This is for running a Consul cluster on CoreOS using etcd to bootstrap it.
While CoreOS already has etcd built in and it is very similar to Consul, it is missing some of the service discovery features offered by Consul. Namely the service catalog and service health checking. These things are nice to have.
This also allows you to run Registrator on CoreOS clusters and still get the Consul-backed extra features (such as health-check support).
- Clone this repo:
git clone https://github.com/cap10morgan/consul-coreos.git
. - Check if the file
/etc/environment
exists on your CoreOS machine(s).- On AWS and probably some other cloud environments it gets created automatically. But it will not exist if you're running CoreOS on bare metal, for example.

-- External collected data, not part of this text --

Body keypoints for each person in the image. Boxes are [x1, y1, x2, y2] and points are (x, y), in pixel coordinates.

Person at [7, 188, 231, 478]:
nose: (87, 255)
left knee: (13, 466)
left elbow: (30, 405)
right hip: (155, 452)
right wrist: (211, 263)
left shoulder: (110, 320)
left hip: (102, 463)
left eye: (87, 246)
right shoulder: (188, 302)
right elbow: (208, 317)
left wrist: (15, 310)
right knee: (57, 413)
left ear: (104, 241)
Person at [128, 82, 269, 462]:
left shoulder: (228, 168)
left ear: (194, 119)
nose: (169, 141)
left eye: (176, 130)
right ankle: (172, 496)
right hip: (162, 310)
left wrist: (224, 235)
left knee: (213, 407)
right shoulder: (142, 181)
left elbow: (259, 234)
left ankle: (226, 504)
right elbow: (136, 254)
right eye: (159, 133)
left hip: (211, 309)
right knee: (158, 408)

- If it doesn't exist, create it like this:
echo 'COREOS_PRIVATE_IPV4=your.ip.address' > /etc/environment
- Submit and run the included service file on your CoreOS cluster:
fleetctl submit consul@.service
fleetctl start consul@1
fleetctl start consul@2
... as many more as you want
Fleet will run one Consul container per CoreOS node, so you probably want to start a consul@N up to the number of CoreOS nodes in your cluster. Although be aware that currently this runs all of them as Consul servers, which is not recommended past a ceratin cluster size (some of them should start being run as clients past a certain number of nodes). Pull requests welcome!

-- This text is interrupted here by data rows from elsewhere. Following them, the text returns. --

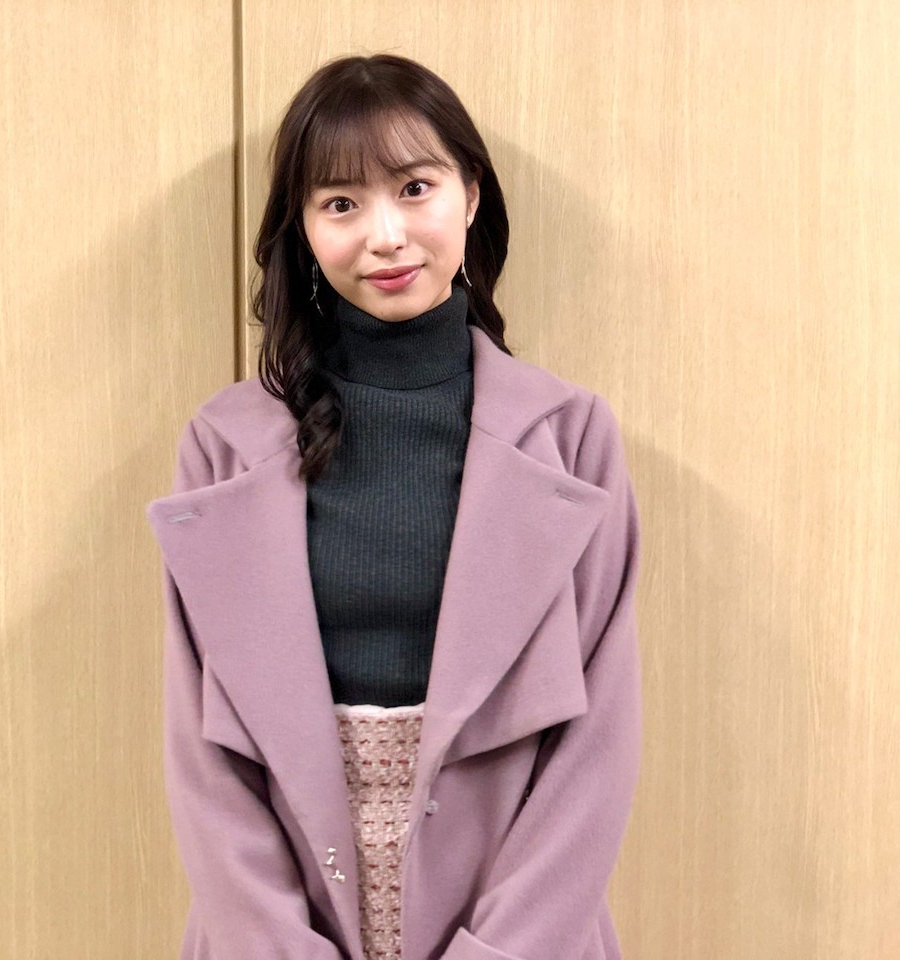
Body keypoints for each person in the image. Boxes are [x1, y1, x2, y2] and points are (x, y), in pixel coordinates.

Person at [146, 53, 643, 960]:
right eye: (341, 203)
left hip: (524, 932)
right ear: (302, 229)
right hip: (271, 932)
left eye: (416, 188)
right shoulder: (222, 446)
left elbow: (598, 745)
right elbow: (201, 753)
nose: (386, 236)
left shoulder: (572, 436)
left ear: (471, 195)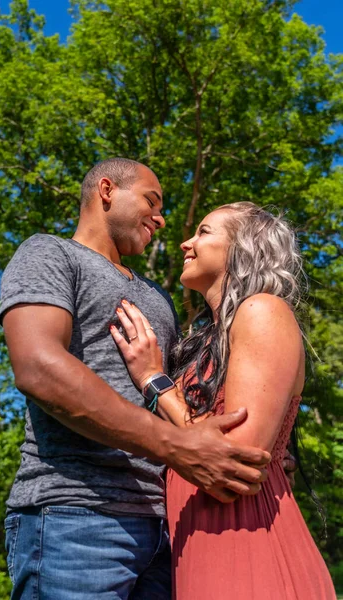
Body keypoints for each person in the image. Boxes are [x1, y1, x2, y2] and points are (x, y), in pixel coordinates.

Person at [0, 159, 274, 599]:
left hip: (166, 530)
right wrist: (176, 447)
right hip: (75, 516)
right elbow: (38, 368)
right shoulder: (49, 253)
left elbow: (184, 397)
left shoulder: (160, 298)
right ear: (107, 190)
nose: (163, 218)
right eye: (152, 200)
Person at [110, 202, 336, 599]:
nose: (186, 242)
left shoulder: (263, 310)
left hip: (251, 545)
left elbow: (234, 460)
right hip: (195, 548)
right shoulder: (209, 340)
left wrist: (155, 381)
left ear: (243, 247)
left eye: (204, 231)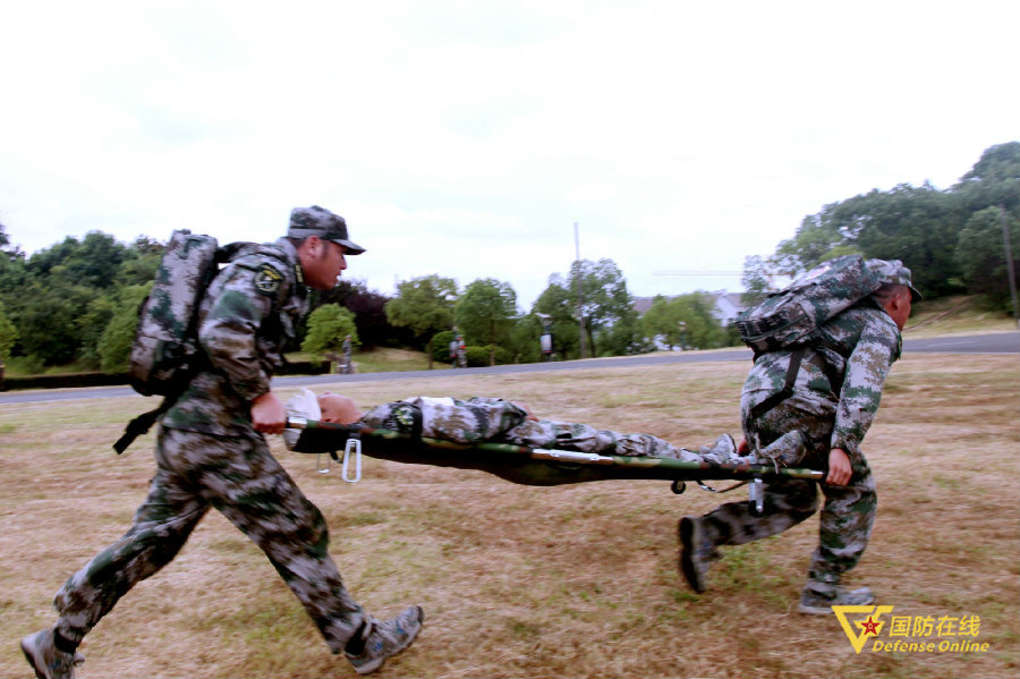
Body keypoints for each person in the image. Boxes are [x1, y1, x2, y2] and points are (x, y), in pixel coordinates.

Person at [21, 206, 423, 679]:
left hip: (187, 432)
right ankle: (363, 641)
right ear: (312, 244)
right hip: (216, 437)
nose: (345, 264)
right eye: (340, 252)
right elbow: (223, 332)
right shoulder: (269, 270)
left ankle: (57, 641)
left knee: (152, 542)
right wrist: (259, 394)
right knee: (297, 528)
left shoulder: (274, 274)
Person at [678, 259, 920, 614]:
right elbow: (861, 388)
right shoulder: (878, 324)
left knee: (795, 498)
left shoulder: (818, 318)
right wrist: (842, 447)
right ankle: (823, 590)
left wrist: (756, 431)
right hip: (801, 408)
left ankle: (708, 534)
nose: (908, 313)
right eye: (910, 304)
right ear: (897, 301)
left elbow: (773, 372)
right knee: (855, 490)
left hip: (761, 405)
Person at [284, 389, 749, 465]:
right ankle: (712, 460)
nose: (332, 393)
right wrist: (511, 409)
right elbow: (465, 425)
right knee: (632, 444)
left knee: (631, 444)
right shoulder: (387, 420)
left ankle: (708, 455)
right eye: (325, 397)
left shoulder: (376, 429)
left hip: (517, 439)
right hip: (526, 437)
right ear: (328, 418)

It uses etcd to coordinate the bootstrapping of a Consul cluster on CoreOS. My fork (smuth4) uses curl to control etcd2, rather than running docker-in-docker like progrium's excellent Consul Docker image.
- Switch to adding client nodes (as opposed to more server nodes) when the cluster is above a certain size. For now this has been tested on a 3-node cluster and should work on clusters close to that size.